__What is needed__
Convert the items into a Markdown table with the columns Row and Line, starting at the line that contains "State the end time." and ending at the final line of the items, both included. Give only those lines, one per row, numbered in order, and skip any blank lines.

__Source records__
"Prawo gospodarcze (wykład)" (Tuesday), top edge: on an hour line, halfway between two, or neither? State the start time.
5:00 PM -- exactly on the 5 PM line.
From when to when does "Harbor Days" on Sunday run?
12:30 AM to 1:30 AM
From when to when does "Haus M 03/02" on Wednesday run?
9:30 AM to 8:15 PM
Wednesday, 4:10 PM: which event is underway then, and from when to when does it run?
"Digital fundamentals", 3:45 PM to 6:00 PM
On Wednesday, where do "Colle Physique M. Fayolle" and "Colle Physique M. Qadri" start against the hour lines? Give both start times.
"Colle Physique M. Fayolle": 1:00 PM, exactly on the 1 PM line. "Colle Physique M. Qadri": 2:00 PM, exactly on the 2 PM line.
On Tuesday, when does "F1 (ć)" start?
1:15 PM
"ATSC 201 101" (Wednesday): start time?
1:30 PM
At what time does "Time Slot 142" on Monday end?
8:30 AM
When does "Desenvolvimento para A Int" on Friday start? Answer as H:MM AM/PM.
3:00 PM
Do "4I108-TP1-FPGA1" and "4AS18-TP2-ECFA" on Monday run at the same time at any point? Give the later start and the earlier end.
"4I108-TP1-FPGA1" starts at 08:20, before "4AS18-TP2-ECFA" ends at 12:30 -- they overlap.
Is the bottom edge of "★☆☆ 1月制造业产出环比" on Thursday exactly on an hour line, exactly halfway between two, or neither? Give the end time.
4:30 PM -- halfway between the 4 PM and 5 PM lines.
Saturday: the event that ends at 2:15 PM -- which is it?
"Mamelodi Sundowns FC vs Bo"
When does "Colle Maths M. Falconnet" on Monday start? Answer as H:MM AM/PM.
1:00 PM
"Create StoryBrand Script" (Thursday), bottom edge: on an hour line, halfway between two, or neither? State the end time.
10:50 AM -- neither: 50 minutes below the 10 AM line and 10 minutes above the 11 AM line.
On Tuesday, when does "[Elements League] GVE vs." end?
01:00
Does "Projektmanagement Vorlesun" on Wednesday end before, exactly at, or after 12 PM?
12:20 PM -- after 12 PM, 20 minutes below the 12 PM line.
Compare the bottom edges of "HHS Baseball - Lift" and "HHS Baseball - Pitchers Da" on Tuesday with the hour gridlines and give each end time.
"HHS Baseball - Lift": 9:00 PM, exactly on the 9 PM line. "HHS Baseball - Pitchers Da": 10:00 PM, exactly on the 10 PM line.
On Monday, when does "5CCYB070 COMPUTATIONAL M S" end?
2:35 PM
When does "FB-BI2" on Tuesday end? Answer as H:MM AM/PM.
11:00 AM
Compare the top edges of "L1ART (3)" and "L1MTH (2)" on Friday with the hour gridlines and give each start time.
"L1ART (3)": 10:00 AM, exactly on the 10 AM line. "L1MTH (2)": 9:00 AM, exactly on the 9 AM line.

__Complete output__
| Row | Line |
|---|---|
| 1 | "Create StoryBrand Script" (Thursday), bottom edge: on an hour line, halfway between two, or neither? State the end time. |
| 2 | 10:50 AM -- neither: 50 minutes below the 10 AM line and 10 minutes above the 11 AM line. |
| 3 | On Tuesday, when does "[Elements League] GVE vs." end? |
| 4 | 01:00 |
| 5 | Does "Projektmanagement Vorlesun" on Wednesday end before, exactly at, or after 12 PM? |
| 6 | 12:20 PM -- after 12 PM, 20 minutes below the 12 PM line. |
| 7 | Compare the bottom edges of "HHS Baseball - Lift" and "HHS Baseball - Pitchers Da" on Tuesday with the hour gridlines and give each end time. |
| 8 | "HHS Baseball - Lift": 9:00 PM, exactly on the 9 PM line. "HHS Baseball - Pitchers Da": 10:00 PM, exactly on the 10 PM line. |
| 9 | On Monday, when does "5CCYB070 COMPUTATIONAL M S" end? |
| 10 | 2:35 PM |
| 11 | When does "FB-BI2" on Tuesday end? Answer as H:MM AM/PM. |
| 12 | 11:00 AM |
| 13 | Compare the top edges of "L1ART (3)" and "L1MTH (2)" on Friday with the hour gridlines and give each start time. |
| 14 | "L1ART (3)": 10:00 AM, exactly on the 10 AM line. "L1MTH (2)": 9:00 AM, exactly on the 9 AM line. |